In April 2019, the Department of Correctional Services (DCS) revealed that DNA sampling was taking place at all adult correctional centres.
“DNA samples have been collected from 26 inmates so far,” it said of the progress at the Richmond Farm Adult Correctional Centre, adding that it was being witnessed by a justice of the peace.
“The collection of DNA sample is done in alphabetical order; however, inmates who are soon to be released are placed at the top of the list,” the DCS said on its website.
Edited excerpts on DNA Evidence Act from Supreme Court ruling
Section 15 (1) (a) provides that in taking a non-intimate sample, informed consent may be given. If it isn’t or if it is given then withdrawn, reasonable force may be used to obtain the sample. A non-intimate sample means a sample of saliva; hair, other than pubic hair; a nail; and any material found under a nail. It also means a buccal swab; a skin impression; and a swab, washing or sample taken from any part of a person’s body other than a part from which it would be deemed an intimate sample.
Under Section 15 (1) (b), informed consent is required for the taking of an intimate sample. Otherwise, a court order is required. An intimate sample includes a sample of blood; urine; semen; tissue fluids obtained by breaking the skin; or pubic hair. It also includes a swab; washing or sample taken from any part of a person’s genital or bodily orifice other than the mouth; dental material; or foetus, or products of conception.

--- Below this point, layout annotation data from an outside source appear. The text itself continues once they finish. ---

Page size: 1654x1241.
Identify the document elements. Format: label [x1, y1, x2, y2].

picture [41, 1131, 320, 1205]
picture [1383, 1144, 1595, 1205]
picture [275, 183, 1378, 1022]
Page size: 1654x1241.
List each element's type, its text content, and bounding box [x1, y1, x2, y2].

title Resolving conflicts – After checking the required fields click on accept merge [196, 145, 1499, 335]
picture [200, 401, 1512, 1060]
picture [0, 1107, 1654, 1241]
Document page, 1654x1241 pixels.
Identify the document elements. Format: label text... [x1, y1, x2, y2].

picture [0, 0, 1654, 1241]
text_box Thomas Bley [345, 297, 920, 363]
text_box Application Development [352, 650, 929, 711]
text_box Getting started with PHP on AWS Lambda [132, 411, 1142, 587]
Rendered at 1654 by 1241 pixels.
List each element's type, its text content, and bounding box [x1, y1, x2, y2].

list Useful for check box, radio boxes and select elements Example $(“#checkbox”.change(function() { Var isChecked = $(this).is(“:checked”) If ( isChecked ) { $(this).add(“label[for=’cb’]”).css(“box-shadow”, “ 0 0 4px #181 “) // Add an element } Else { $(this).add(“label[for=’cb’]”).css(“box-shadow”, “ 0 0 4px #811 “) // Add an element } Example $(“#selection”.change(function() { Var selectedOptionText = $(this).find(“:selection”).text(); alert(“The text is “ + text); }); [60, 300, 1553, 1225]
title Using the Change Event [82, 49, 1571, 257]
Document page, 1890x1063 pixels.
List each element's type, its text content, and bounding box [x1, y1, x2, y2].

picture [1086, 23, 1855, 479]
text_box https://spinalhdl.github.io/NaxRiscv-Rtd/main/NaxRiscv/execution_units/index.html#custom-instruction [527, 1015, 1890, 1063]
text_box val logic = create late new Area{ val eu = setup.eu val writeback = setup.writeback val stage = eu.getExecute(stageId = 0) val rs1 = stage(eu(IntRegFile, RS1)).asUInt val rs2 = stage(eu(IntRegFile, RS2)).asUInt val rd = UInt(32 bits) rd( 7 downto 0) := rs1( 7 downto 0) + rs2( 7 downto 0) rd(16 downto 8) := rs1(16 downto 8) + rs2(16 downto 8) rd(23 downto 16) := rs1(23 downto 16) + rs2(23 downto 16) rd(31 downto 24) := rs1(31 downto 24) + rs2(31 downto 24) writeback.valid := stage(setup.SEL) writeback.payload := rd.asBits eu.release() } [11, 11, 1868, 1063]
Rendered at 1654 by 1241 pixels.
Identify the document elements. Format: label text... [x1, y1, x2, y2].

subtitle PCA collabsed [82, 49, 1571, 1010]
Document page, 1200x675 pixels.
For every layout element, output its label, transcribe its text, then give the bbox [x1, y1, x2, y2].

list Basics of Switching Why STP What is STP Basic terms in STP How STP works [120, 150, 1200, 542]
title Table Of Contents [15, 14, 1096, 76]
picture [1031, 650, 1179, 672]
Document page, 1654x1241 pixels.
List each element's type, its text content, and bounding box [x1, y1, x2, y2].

Where consent for a non-intimate sample is withheld or withdrawn, a detention officer shall inform a person that the sample may be taken by the use of reasonable force. In such a circumstance, one or more detention officers may use such force as is reasonably necessary to enable the sample to be taken, or to prevent the loss, destruction, or contamination of the sample.
Use of reasonable force should be authorised by an authorising officer. The authorising officer shall not give an authorisation unless he has reasonable grounds: (a) for suspecting the involvement of the person from whom the sample is to be taken in the commission of an offence punishable by a term of imprisonment in respect to which he is detained; (b) for believing that the sample will tend to confirm or disprove the involvement of that person in the committal of the relevant offence; and (c) that the results of the forensic testing of the sample may be given in evidence in any proceedings.
Section 25 (3) prohibits the use of force to obtain a sample from a child under the age of 12.